[Opening STUDY MATERIAL section]

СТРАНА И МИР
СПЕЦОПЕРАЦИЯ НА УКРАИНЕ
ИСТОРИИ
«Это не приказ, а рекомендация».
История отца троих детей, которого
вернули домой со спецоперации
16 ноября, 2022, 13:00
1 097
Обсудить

[Closing STUDY MATERIAL section]

## WHAT YOU SHOULD DO
Convert the lines of the records above into a numbered list, omitting any blank lines.

## RESULT BELOW
1. СТРАНА И МИР
2. СПЕЦОПЕРАЦИЯ НА УКРАИНЕ
3. ИСТОРИИ
4. «Это не приказ, а рекомендация».
5. История отца троих детей, которого
6. вернули домой со спецоперации
7. 16 ноября, 2022, 13:00
8. 1 097
9. Обсудить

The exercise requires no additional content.